The result is a claustrophobic masterstroke that successfully transports us into Carol’s mind. Jazz notes click along with the stamp of her heels, denoting torpid periods, and the sudden bells and clangs herald a seismic change. But a front-row seat to her manifested insecurities leaves us much to desire from the film’s pathos. At every turn, we see that middling intention that was evident in Brach and Polanski’s statements – they wished to make a film that didn’t border on trivial scares, and in doing so, left the film halfway in its new direction. “Please don’t go,” pleads Carol to her sister, ostensibly a much saner woman in her presence. Was her insouciance to blame? To this end too, we are left making assumptions. Bill Horrigan in his essay on the film quotes Bataille to underline Polanski’s aesthetics, “Art, no doubt, is not restricted to the representation of horror, but its movement puts art without harm at the height of the worst and, reciprocally, the painting of horror reveals the opening onto all possibility. That is why we must linger in the shadows which art acquires in the vicinity of death.” To this, I agree. Yet, for us to linger on that opening, mustn’t art more than just fashion circumstances of harm? To feel harm, mustn’t we live vicariously? In this regard, Repulsion only roots us in Carol’s apartment, never in her shoes. 

Let me not dwell too long in Repulsion’s demerits for its merits are aplenty. When Polanski notes that Repulsion was his “shoddiest work” from a technical standpoint, I’d disagree. As a director, he holds himself and his oeuvre to a rightfully high standard, but despite its humble finances, the film produces an effect that I’ve rarely felt within its genre – even decades after its release. Sure, he may have blocked his scenes with much more purpose on Polish waters before his move to London and perhaps would outdo himself in Rosemary’s Baby (which I’m, sadly, yet to see), but he plays that note of exaggeration to perfection here. When Carol, lost in between days and nights, exits her room and stares down the hallway, there’s a weighted balance between her movement within the frame and the angularity of our view. When the living room is made to feel distended and dispersed through the mere wideness of the lens, we are pressed against her to accentuate the spectrality of her new existence. There’s a staunch purpose behind the array of shots in this venture, so much so that one could never tell that it had small-time pornography producers bankrolling it. It’s Polanski’s testimony to those with smaller budgets: being tight-fisted isn’t an excuse for being ham-fisted. 

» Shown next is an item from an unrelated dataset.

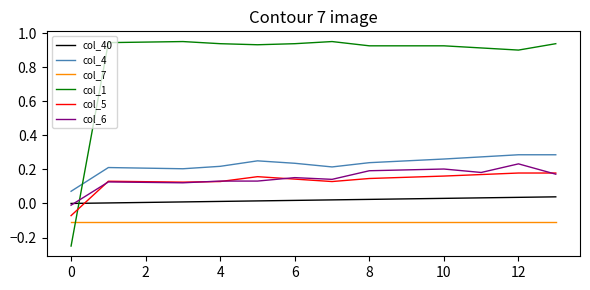

True or false: col_40 and col_7 cross at least once.

False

Repulsion should be remembered for what it can allow us to reach – a veritable range of emotions that opens on the other end of harm; a real possibility to tap into what horror can unwittingly solicit from us. However, it in itself fails to reach that opening by not transplanting us in Carol’s place. The middling intention that concluded this film leaves Carol to appear before us as a phenomenon, a bundle of tightly wrapped schizophrenic symptoms. Despite the meek insinuations, she’s never a whole person. Polanski recollected that when the film was finished, it was shown to a psychiatrist who noted and appreciated the film’s diligence in portraying the lived-in experiences of disturbed individuals. However well-intended (and well-crafted), that limits the viewer as an observer. Being non-participants, we are never allowed to reason for her actions. The consequence? We only look at a wild eye that seemingly lies in wait since her disturbed childhood, opening us onto her and closing the aftermath of her, leaving us to divine what might or might not have been.